Easter ended. 

Last week reminded followers of Jesus the price paid to welcome them. A high price. The price of Christ’s life was given. Last week people reflected, remembered, and rejoiced at the end of the story. An end—as good narratives allow—that’s actually a beginning. 

The pastors and all those who helped churches and ministries emphasize last week’s meaning might feel this new beginning differently. They might feel exhausted after Easter ended. The work given, the effort offered, the energy spent: they might need a sabbath. Our church culture offers little emphasis on that topic, but we push the promotion and promote the push. We like momentum. Pure motives can cause poor results when driven too hard. Rest can be left out. Easter can end and leave pastors ready for rest. 

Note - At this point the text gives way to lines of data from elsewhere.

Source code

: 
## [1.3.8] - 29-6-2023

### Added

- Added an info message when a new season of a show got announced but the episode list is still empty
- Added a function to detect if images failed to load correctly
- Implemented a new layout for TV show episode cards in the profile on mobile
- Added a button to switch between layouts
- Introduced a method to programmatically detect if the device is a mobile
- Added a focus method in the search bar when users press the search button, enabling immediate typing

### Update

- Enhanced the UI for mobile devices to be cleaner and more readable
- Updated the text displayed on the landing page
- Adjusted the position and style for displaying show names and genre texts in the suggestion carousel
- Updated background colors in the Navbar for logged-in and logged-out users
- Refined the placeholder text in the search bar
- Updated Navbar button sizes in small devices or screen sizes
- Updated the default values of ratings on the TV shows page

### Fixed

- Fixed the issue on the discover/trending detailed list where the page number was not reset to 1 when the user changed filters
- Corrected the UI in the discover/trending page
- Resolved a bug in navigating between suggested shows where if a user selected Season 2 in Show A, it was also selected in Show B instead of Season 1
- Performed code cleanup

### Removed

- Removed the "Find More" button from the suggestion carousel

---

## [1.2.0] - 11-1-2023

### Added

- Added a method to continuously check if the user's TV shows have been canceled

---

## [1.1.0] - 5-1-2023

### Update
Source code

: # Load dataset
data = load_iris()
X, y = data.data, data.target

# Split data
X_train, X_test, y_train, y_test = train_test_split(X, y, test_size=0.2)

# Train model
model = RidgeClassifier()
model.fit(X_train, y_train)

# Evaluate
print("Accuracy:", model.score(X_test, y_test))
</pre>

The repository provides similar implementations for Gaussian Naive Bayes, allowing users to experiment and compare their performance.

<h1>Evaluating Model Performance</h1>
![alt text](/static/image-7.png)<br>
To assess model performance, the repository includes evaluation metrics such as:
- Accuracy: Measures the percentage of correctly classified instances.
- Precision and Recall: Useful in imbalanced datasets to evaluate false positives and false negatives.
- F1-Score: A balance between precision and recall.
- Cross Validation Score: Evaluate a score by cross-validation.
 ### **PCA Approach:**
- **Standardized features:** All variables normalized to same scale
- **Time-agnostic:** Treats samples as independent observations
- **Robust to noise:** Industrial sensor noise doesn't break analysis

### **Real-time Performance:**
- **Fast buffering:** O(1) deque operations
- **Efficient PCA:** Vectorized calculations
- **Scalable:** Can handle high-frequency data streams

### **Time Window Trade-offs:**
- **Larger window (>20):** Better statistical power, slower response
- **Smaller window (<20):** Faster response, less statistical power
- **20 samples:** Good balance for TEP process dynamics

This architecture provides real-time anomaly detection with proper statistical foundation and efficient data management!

In my book Pause for Pastors: Finding Still Waters in the Storm of Ministry, I offer these suggestions: 

I like to be consistent, and unpredictable—only in particular ways. But, even when I don’t like a balanced diet of both, I need them. I need them both in ways I don’t always want. 

How do I need them? Not just professionally in my pastoral role, blending my regular routine with a shocking surprise. I need them personally. 

I need to hide away and be with God consistently and in unpredictable ways. I need it often and fresh. I need the irregular regularly. I need to take my normal routine of busyness and plan a Sabbath. I need to rest during a hurry and smile for a moment, surprising myself by being amazed at life itself. 

How does it work for you? How can you find that balance of life, which pursues to, at times, be vigorously out of balance?

From 1 Corinthians 15:58, reflect on how you can personally give yourself fully to the work of the Lord—but do not concentrate just on “work” meaning your vocation. Consider your personal life, and seek to apply that in consistent, unpredictable ways.

Reflect on those thoughts. Read them slowly. Easter ended. Your energy might feel it’s also finished. Yes, contact people. Yes, invite them to return. But return to your own First Love. Schedule time to rest. Renew yourself and remember why you do what you do. It will help you come to life again.